Dubbi espressi dalla Commissione e dal Consiglio. Si vogliono allargare le maglie ma esperti e medici non sono d’accordo
Il Parlamento Europeo e la Commissione stanno operando affinché ad inizio del 2008 entri in vigore una nuova direttiva relativa alla qualità dell’aria, che vada a sostituire in toto quelle già esistenti (a partire dalla direttiva quadro del 1996 e quelle direttamente derivate da quest’ultima del 1999, 2000 e 2002).
Nella prima lettura la direttiva ha avuto il placet del Parlamento, mentre sia la Commissione sia il Consiglio hanno espresso dubbi su alcuni passi della nuova normativa. Il contrasto tra Parlamento e Commissione verte in particolare sulle polveri sottili (PM10 e PM2,5). Nella proposta della Commissione vengono mantenute le misure già previste dalla normativa vigente, e quelle più restrittive che dovrebbero entrare in vigore nel 2010.
Nella prima lettura al Parlamento Europeo e stato invece suggerito di modificare alcuni punti, tra cui portare a 55 dagli attuali 35 i giorni in cui e possibile superare il valore limite giornaliero di PM10, prolungare i termini di adeguamento ai valori limiti spostando la dead line dal 2010 al 2014, e abbassare il valore limite annuale di PM10 da 40 microgrammi al metro cubo alla soglia di 33 (anche se questa riduzione è solo apparente, in quanto, da un punto di vista tecnico, determina solo l’equivalenza dei due limiti: media annuale e numero di superamenti).
Contestualmente si fissa il valore limite per PM2,5 a livello di 25 microgrammi al metro cubo come media annuale. Questo orientamento, già definito «un netto passo indietro» da Roberto Bertollini, direttore del Programma Speciale Salute e Ambiente dell’Oms Ufficio Regionale per l’Europa, in una sua intervista ad Arpat news dello scorso ottobre, ed oggetto di numerose prese di posizione, e stato recentemente criticato anche dalla Società Europea di Medicina Respiratoria (European Respiratory Society, Ers), un’organizzazione medica internazionale no-profit con circa 9mila iscritti distribuiti in oltre 100 paesi. L’Ers, che si occupa principalmente di malattie polmonari e di promuovere ricerche e progetti educativi sulle loro cure, ha pubblicato un rapporto dove si dichiara in «disaccordo con le posizioni più recenti prese dalla Commissione del Parlamento Europeo e del Consiglio dei Ministri della Unione Europea (UE)» affermando tra l’altro che l’indicazione del valore limite annuale per le PM2,5 di 25 µg/m3 e inadeguato a proteggere la salute in base alle indicazioni contenute nelle Linee Guida sulla qualità dell’aria dell’Organizzazione Mondiale della Sanità (WHO Air Quality Guidelines – WHO 2006).

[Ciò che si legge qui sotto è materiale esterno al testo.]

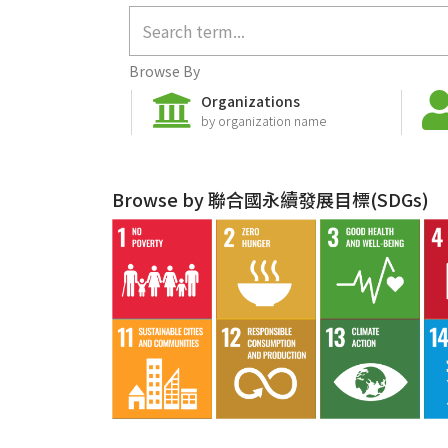
Browse By
Organizations
by organization name
Browse by 聯合國永續發展目標(SDGs)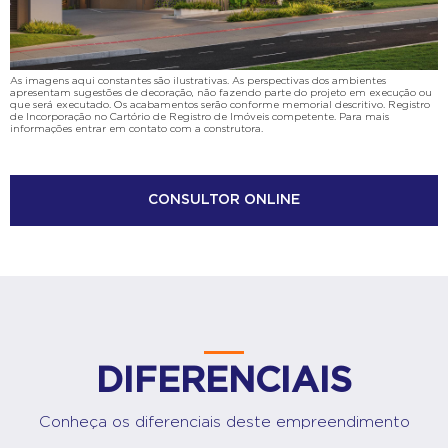
As imagens aqui constantes são ilustrativas. As perspectivas dos ambientes
apresentam sugestões de decoração, não fazendo parte do projeto em execução ou
que será executado. Os acabamentos serão conforme memorial descritivo. Registro
de Incorporação no Cartório de Registro de Imóveis competente. Para mais
informações entrar em contato com a construtora.
CONSULTOR ONLINE
DIFERENCIAIS
Conheça os diferenciais deste empreendimento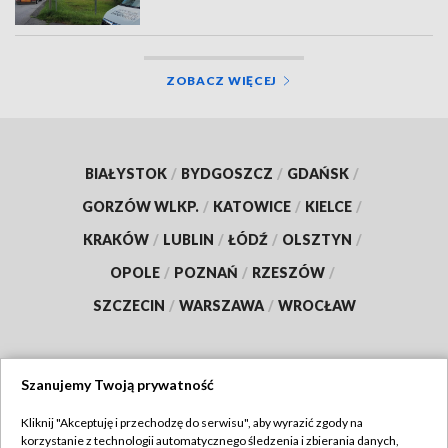
ZOBACZ WIĘCEJ
BIAŁYSTOK
/
BYDGOSZCZ
/
GDAŃSK
/
GORZÓW WLKP.
/
KATOWICE
/
KIELCE
/
KRAKÓW
/
LUBLIN
/
ŁÓDŹ
/
OLSZTYN
/
OPOLE
/
POZNAŃ
/
RZESZÓW
/
SZCZECIN
/
WARSZAWA
/
WROCŁAW
Szanujemy Twoją prywatność
Dołącz do nas:
Kliknij "Akceptuję i przechodzę do serwisu", aby wyrazić zgody na
korzystanie z technologii automatycznego śledzenia i zbierania danych,
TVP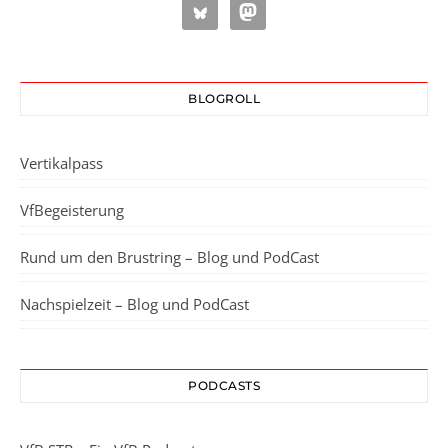
BLOGROLL
Vertikalpass
VfBegeisterung
Rund um den Brustring – Blog und PodCast
Nachspielzeit – Blog und PodCast
PODCASTS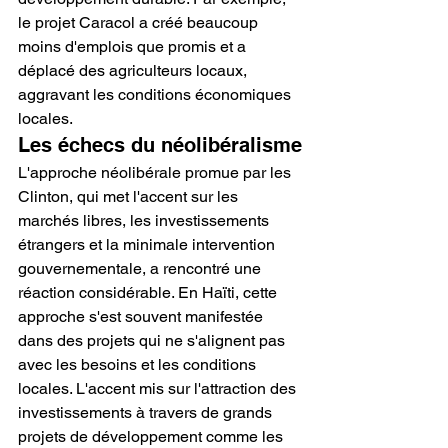
le projet Caracol a créé beaucoup 
moins d'emplois que promis et a 
déplacé des agriculteurs locaux, 
aggravant les conditions économiques 
locales.
Les échecs du néolibéralisme
L'approche néolibérale promue par les 
Clinton, qui met l'accent sur les 
marchés libres, les investissements 
étrangers et la minimale intervention 
gouvernementale, a rencontré une 
réaction considérable. En Haïti, cette 
approche s'est souvent manifestée 
dans des projets qui ne s'alignent pas 
avec les besoins et les conditions 
locales. L'accent mis sur l'attraction des 
investissements à travers de grands 
projets de développement comme les 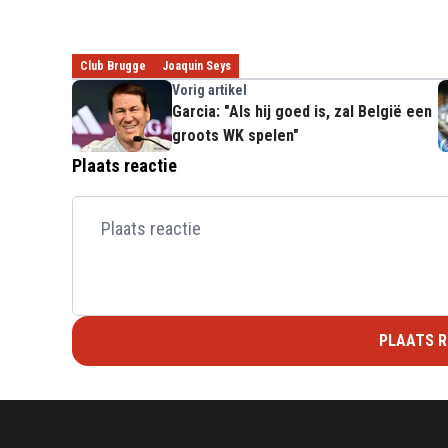
Club Brugge
Joaquin Seys
Vorig artikel
Garcia: "Als hij goed is, zal België een
groots WK spelen"
Plaats reactie
PLAATS R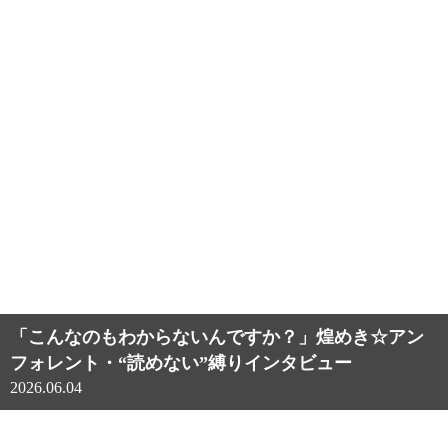
「こんなのもわからないんですか？」煌めき☆アン
フォレント・“読めない”縛りインタビュー
2026.06.04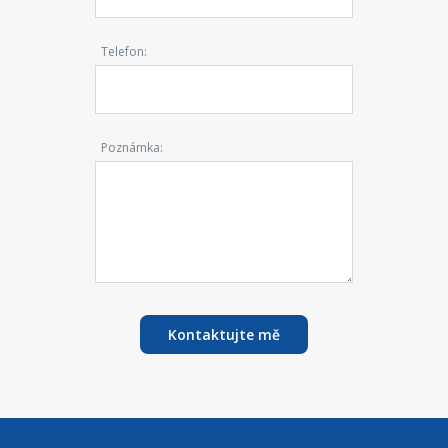
Telefon:
Poznámka:
Kontaktujte mě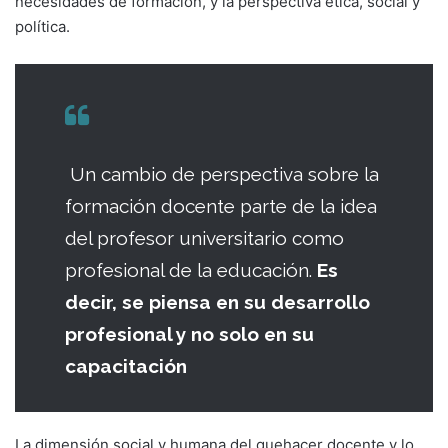
necesidades de formación, y la perspectiva ética, social y
política.
Un cambio de perspectiva sobre la
formación docente parte de la idea
del profesor universitario como
profesional de la educación.
Es
decir, se piensa en su desarrollo
profesional y no solo en su
capacitación
La dimensión social y humana del quehacer docente y lo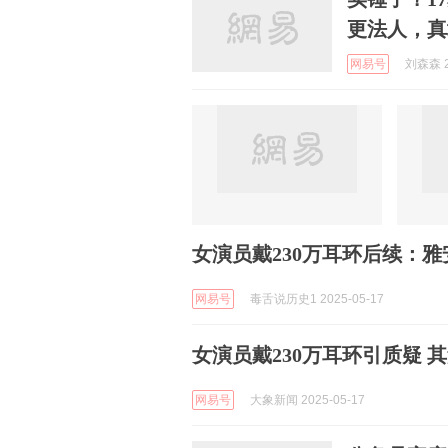
更法人，真
网易号
刘森森 2
女演员戴230万耳环后续：
网易号
毒舌说历史1 2025-05-17
女演员戴230万耳环引质疑 
网易号
大象新闻 2025-05-17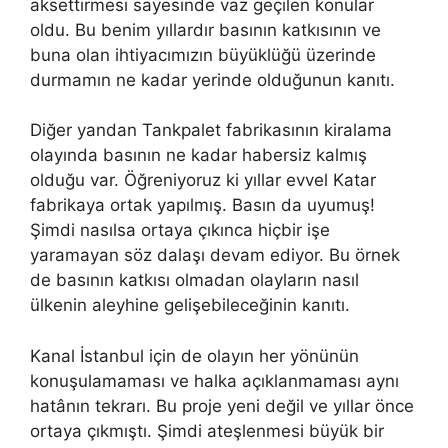
aksettirmesi sayesinde vaz geçilen konular
oldu. Bu benim yıllardır basının katkısının ve
buna olan ihtiyacımızın büyüklüğü üzerinde
durmamın ne kadar yerinde olduğunun kanıtı.
Diğer yandan Tankpalet fabrikasının kiralama
olayında basının ne kadar habersiz kalmış
olduğu var. Öğreniyoruz ki yıllar evvel Katar
fabrikaya ortak yapılmış. Basın da uyumuş!
Şimdi nasılsa ortaya çıkınca hiçbir işe
yaramayan söz dalaşı devam ediyor. Bu örnek
de basının katkısı olmadan olayların nasıl
ülkenin aleyhine gelişebileceğinin kanıtı.
Kanal İstanbul için de olayın her yönünün
konuşulamaması ve halka açıklanmaması aynı
hatânın tekrarı. Bu proje yeni değil ve yıllar önce
ortaya çıkmıştı. Şimdi ateşlenmesi büyük bir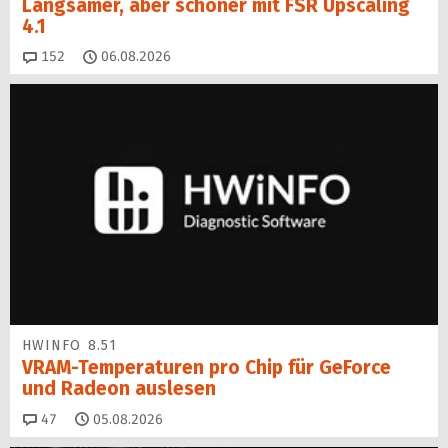
Langsamer, aber schöner mit FSR Upscaling
4.1
Kommentare
152
06.08.2026
HWINFO 8.51
VRAM-Temperaturen pro Chip für GeForce
und Radeon auslesen
Kommentare
47
05.08.2026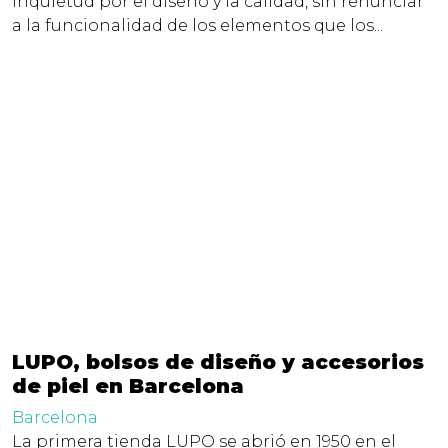
inquietud por el diseño y la calidad, sin renunciar
a la funcionalidad de los elementos que los...
LUPO, bolsos de diseño y accesorios
de piel en Barcelona
Barcelona
La primera tienda LUPO se abrió en 1950 en el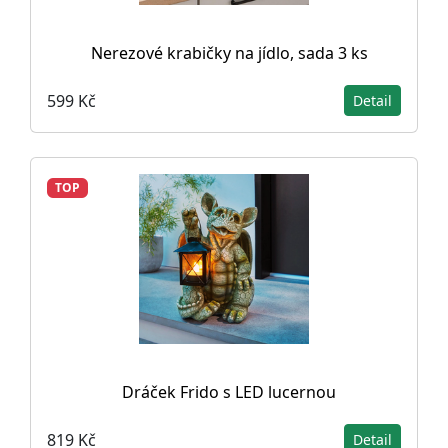
Nerezové krabičky na jídlo, sada 3 ks
599 Kč
Detail
TOP
Dráček Frido s LED lucernou
819 Kč
Detail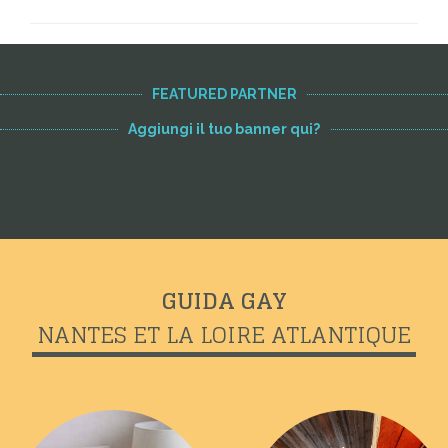
FEATURED PARTNER
Aggiungi il tuo banner qui?
GUIDA GAY
NANTES ET LA LOIRE ATLANTIQUE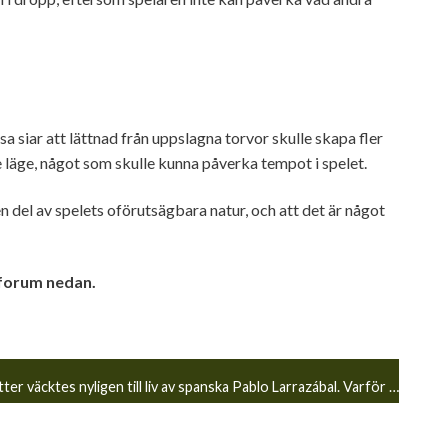
sa siar att lättnad från uppslagna torvor skulle skapa fler
re läge, något som skulle kunna påverka tempot i spelet.
n del av spelets oförutsägbara natur, och att det är något
 forum nedan.
 till liv av spanska Pablo Larrazábal. Varför ska man straffas av någon annans uppslagna t
en torv
]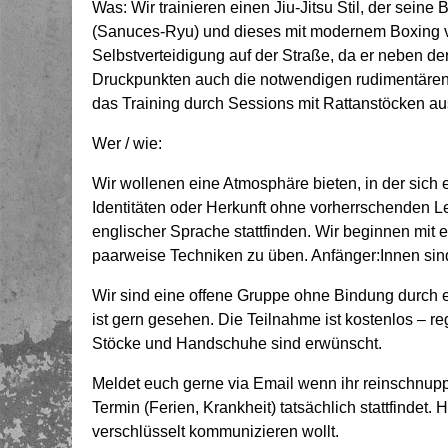
Was: Wir trainieren einen Jiu-Jitsu Stil, der seine 
(Sanuces-Ryu) und dieses mit modernem Boxing ver
Selbstverteidigung auf der Straße, da er neben d
Druckpunkten auch die notwendigen rudimentären Sc
das Training durch Sessions mit Rattanstöcken a
Wer / wie:
Wir wollenen eine Atmosphäre bieten, in der sich 
Identitäten oder Herkunft ohne vorherrschenden Le
englischer Sprache stattfinden. Wir beginnen mit
paarweise Techniken zu üben. Anfänger:Innen sin
Wir sind eine offene Gruppe ohne Bindung durch 
ist gern gesehen. Die Teilnahme ist kostenlos – r
Stöcke und Handschuhe sind erwünscht.
Meldet euch gerne via Email wenn ihr reinschnupper
Termin (Ferien, Krankheit) tatsächlich stattfindet.
verschlüsselt kommunizieren wollt.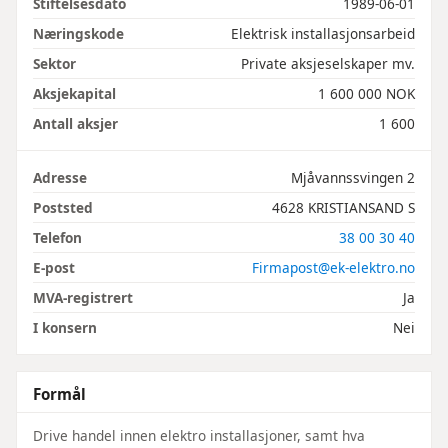
Stiftelsesdato
1989-06-01
Næringskode
Elektrisk installasjonsarbeid
Sektor
Private aksjeselskaper mv.
Aksjekapital
1 600 000 NOK
Antall aksjer
1 600
Adresse
Mjåvannssvingen 2
Poststed
4628 KRISTIANSAND S
Telefon
38 00 30 40
E-post
Firmapost@ek-elektro.no
MVA-registrert
Ja
I konsern
Nei
Formål
Drive handel innen elektro installasjoner, samt hva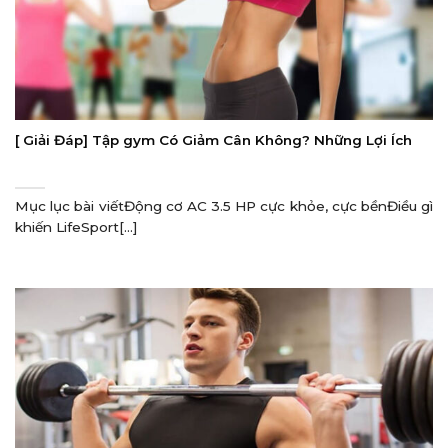
[ Giải Đáp] Tập gym Có Giảm Cân Không? Những Lợi Ích
Mục lục bài viếtĐộng cơ AC 3.5 HP cực khỏe, cực bềnĐiều gì
khiến LifeSport[...]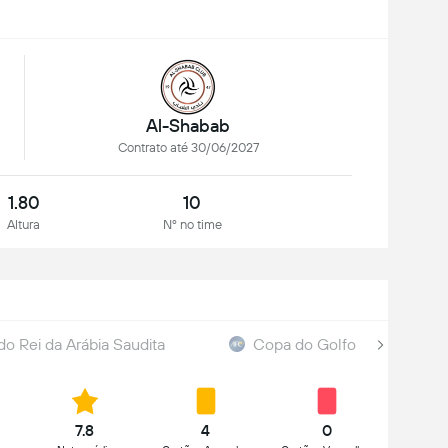
Al-Shabab
Contrato até 30/06/2027
1.80
10
Altura
Nº no time
o Rei da Arábia Saudita
Copa do Golfo
7.8
4
0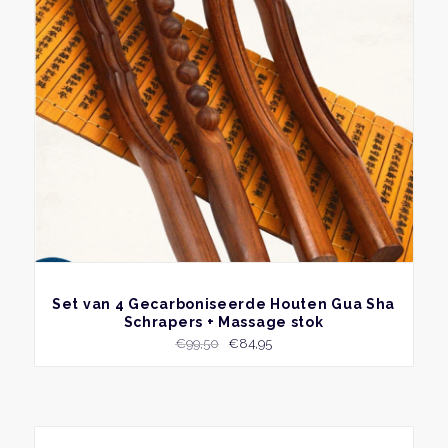
BEKIJK
Set van 4 Gecarboniseerde Houten Gua Sha
Schrapers + Massage stok
Oorspronkelijke
Huidige
€
99,50
€
84,95
prijs
prijs
was:
is:
€99,50.
€84,95.
Dit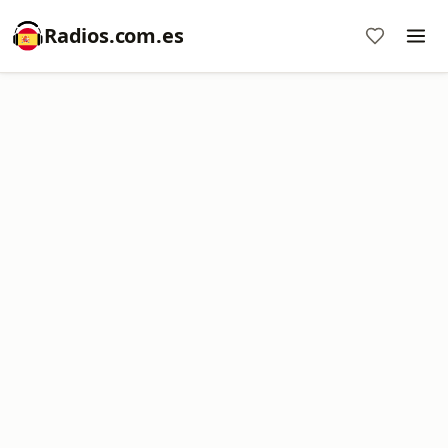
Radios.com.es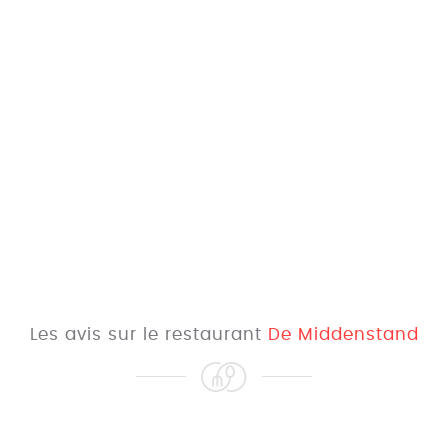
Les avis sur le restaurant
De Middenstand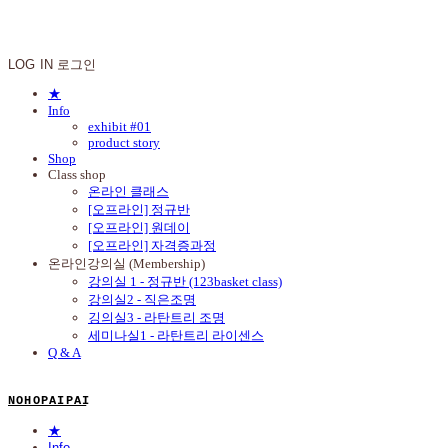
N O H O P A I P A I
LOG IN
로그인
★
Info
exhibit #01
product story
Shop
Class shop
온라인 클래스
[오프라인] 정규반
[오프라인] 원데이
[오프라인] 자격증과정
온라인강의실 (Membership)
강의실 1 - 정규반 (123basket class)
강의실2 - 직은조명
깅의실3 - 라탄트리 조명
세미나실1 - 라탄트리 라이센스
Q & A
N O H O P A I P A I
★
Info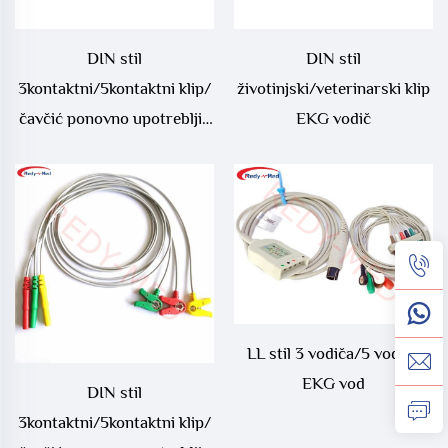
DIN stil
DIN stil
3kontaktni/5kontaktni klip/
životinjski/veterinarski klip
čavčić ponovno upotrebljiv
EKG vodič
EKG vodič
LL stil 3 vodiča/5 vodiča
EKG vod
DIN stil
3kontaktni/5kontaktni klip/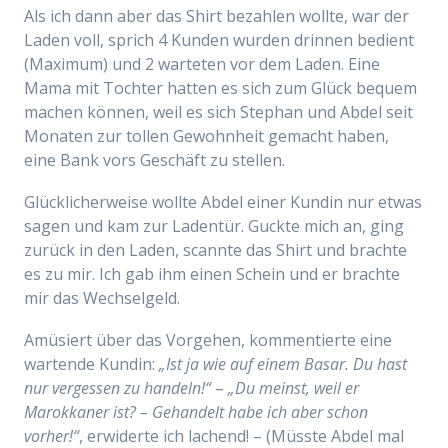
Als ich dann aber das Shirt bezahlen wollte, war der
Laden voll, sprich 4 Kunden wurden drinnen bedient
(Maximum) und 2 warteten vor dem Laden. Eine
Mama mit Tochter hatten es sich zum Glück bequem
machen können, weil es sich Stephan und Abdel seit
Monaten zur tollen Gewohnheit gemacht haben,
eine Bank vors Geschäft zu stellen.
Glücklicherweise wollte Abdel einer Kundin nur etwas
sagen und kam zur Ladentür. Guckte mich an, ging
zurück in den Laden, scannte das Shirt und brachte
es zu mir. Ich gab ihm einen Schein und er brachte
mir das Wechselgeld.
Amüsiert über das Vorgehen, kommentierte eine
wartende Kundin:
„Ist ja wie auf einem Basar. Du hast
nur vergessen zu handeln!“
–
„Du meinst, weil er
Marokkaner ist? – Gehandelt habe ich aber schon
vorher!“
, erwiderte ich lachend! – (Müsste Abdel mal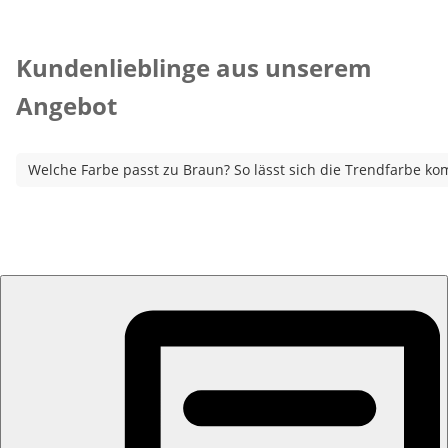
Kategorie-Empfehlungen überspringen
Kundenlieblinge aus unserem
Angebot
Welche Farbe passt zu Braun? So lässt sich die Trendfarbe ko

Infatti, secondo l’OMS i valori limiti per le medie annuali dovrebbero essere, per le PM10, 20 µg/m3, e per le PM2,5, 10 µg/m3. La protezione della salute umana ed in specie dei bambini, deve essere considerata una priorità nella legislazione dell’Unione Europea. Molti rapporti recenti indicano effetti deleteri attuali dovuti all’inquinamento da traffico tra i neonati ed i bambini nella Unione Europea ed altrove. Le conclusioni dell’Ers, dopo la presentazioni di alcuni studi effettuati in tutta Europa che provano la correlazione tra polveri sottili e malattie polmonari, sono fortemente critiche, affermando che la direttiva impone misure cautelari per la salute pubblica notevolmente meno tutelanti inferiori rispetto agli standard statunitensi (media annuale inferiore a 15 µg/m3) ed a quelli indicati dall’Organizzazione Mondiale della Sanità. Infatti, raggiungere 15 µg/m3 di PM2,5 ridurrebbe il rischio di mortalità dovuta alla esposizione a lungo termine del 6% rispetto al valore di 25 µg/m3. Inoltre il documento Ers afferma che l’applicazione della direttiva porterebbe ad uno stato di squilibrio ambientale tra i vari paesi dell’Unione europea, penalizzando quelli del Sud e dell’Est Europa che subiscono un carico maggiore dovuto al maggior inquinamento atmosferico. L’ulteriore danno dell’adozione della direttiva così come e stata preparata, chiosa la Società Europea di Medicina Respiratoria, è una perdita di credibilità dell’Unione Europea nella legislazione ambientale, ma anche la perdita di prestigio a livello internazione nel campo dei cambiamenti climatici e del loro controllo.